Consequently, said resolution deleted from the Lucas
decision the disquisitions on whether reclusion perpetua is a divisible
penalty and set aside the pronouncement therein as to its division into three
periods. As has heretofore been the
nature of this penalty, reclusion perpetua, remains as an indivisible
penalty without any minimum, medium, or maximum period. As such, it should be imposed in the case at
bar in its entire duration in accordance with Article 63 of the Revised Penal
Code regardless of the presence of any mitigating or aggravating circumstance
that may have attended the commission of the crime.[19] The contrary recommendation of the Solicitor
General is accordingly rejected.
WHEREFORE, the judgment of the court a quo in Criminal Case No. 10114 is hereby AFFIRMED in toto.
SO ORDERED.
Romero, Puno, Mendoza, and Torres, Jr., JJ., concur.
[1] Brief for Accused-Appellant Marcelo Magallano, 1; rollo, 45; Brief for
Accused-Appellant Diomedes Magallano, 1; rollo, 118.
[2] Original Record, 42.
[3] Ibid., 51-52.
[4] Ibid., 179;
per Judge Saturnino Ll. Villegas.
[5] TSN, April 12, 1993,
13-18, 48.
[6] Ibid., id.,
18-23.
[7] Ibid., May
18, 1993, 3-22; May 31, 1993, 6.
[8] Ibid., May
31, 1993, 7-17.
[9] Ibid., id.,
19-25.
[10] People vs.
Flores, G.R. No.
116524, January 18,
1996, 252 SCRA 31; People vs. Sanchez, G.R. Nos. 98402-04,
November 16, 1995, 250 SCRA 14.
[11] People vs. Magsombol, G.R. No. 98197,
January 24, 1996, 252 SCRA 187; People vs. Nitcha, G.R. No. 113517,
January 19, 1995, 240 SCRA 283.
[12] People vs.
Gapasan, G.R. No.
110812, March 29, 1995, 243 SCRA 53; People vs.
Reyes, G.R. No. 105204, March 9, 1995, 242 SCRA 264.
[13] People vs. Compil, G.R. No. 95028, May 15,
1995, 244 SCRA 135; People vs. Omog-bolahan, et al., G.R. No.

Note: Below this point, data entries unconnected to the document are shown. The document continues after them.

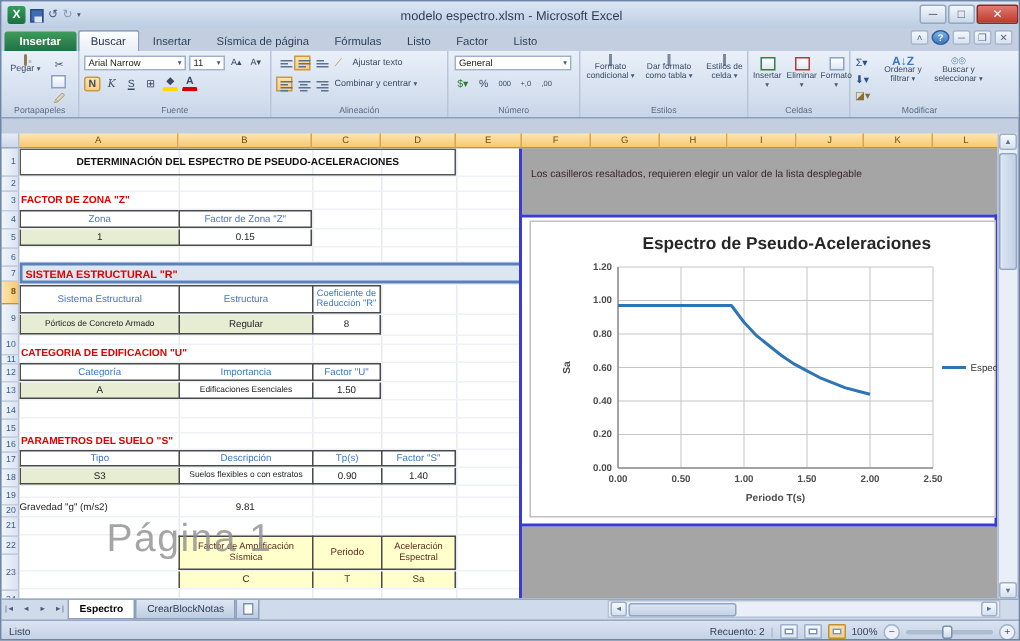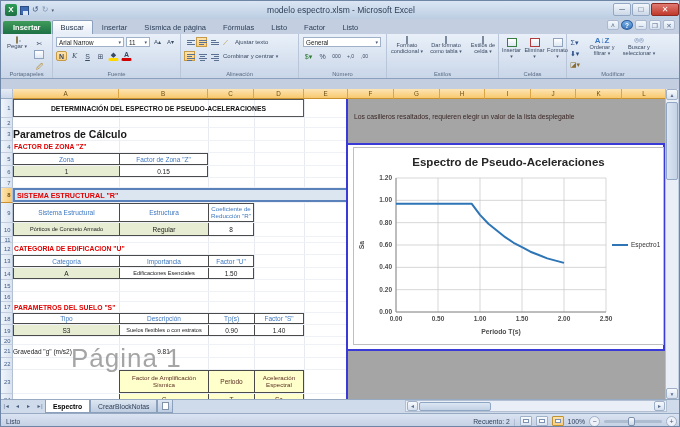--- a/index.html
+++ b/index.html
@@ -382,9 +382,6 @@
           <div class="cell ctitle" style="left: 0px; width: 291px;">DETERMINACIÓN DEL ESPECTRO DE PSEUDO-ACELERACIONES</div>
         </div>
         <div class="srow" style="height: 10px;"></div>
-        <div class="srow" style="height: 13px;">
-          <div class="cell cbig" style="left: 0px; width: 195px; justify-content: flex-start; overflow: visible;">Parametros de Cálculo</div>
-        </div>
         <div class="srow" style="height: 12px;">
           <div class="cell cred" style="left: 0px; width: 241px; justify-content: flex-start; overflow: visible;">FACTOR DE ZONA "Z"</div>
         </div>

112659, January 24, 1996, 252 SCRA 213.
[14] People vs.
Rodico, et al., G.R. No.
107101, October 16, 1995, 249 SCRA 309; People vs. Parica, et al.,
G.R. No. 80611, April 21, 1995, 243 SCRA 557.
[15] People vs.
Lamsing, G.R. No. 105316, September 21, 1995, 248 SCRA 471; People vs.
Amania, et al., G.R. No. 108598, September 21, 1995, 248 SCRA 486.
[16] People vs.
Tamparong, et al.,
G.R. No. 112713, October 25,
1995, 249 SCRA 584; People vs. Rivero, G.R. No. 112721, March 15, 1995,
242 SCRA 354.
[17] En Banc
Resolution, G.R. Nos. 108172-73, 240 SCRA 66.
[18] G.R. Nos. 108172-73,
May 25, 1994, 232 SCRA 537.
[19] People vs.
Saliling, G.R. No. 117732, October 10, 1995, 249 SCRA 185;
People vs. Villanueva, G.R. No. 107495, July 31, 1995, 246 SCRA 769;
People vs. Baculi, G.R. No. 110591, July 26, 1995, 246 SCRA 756.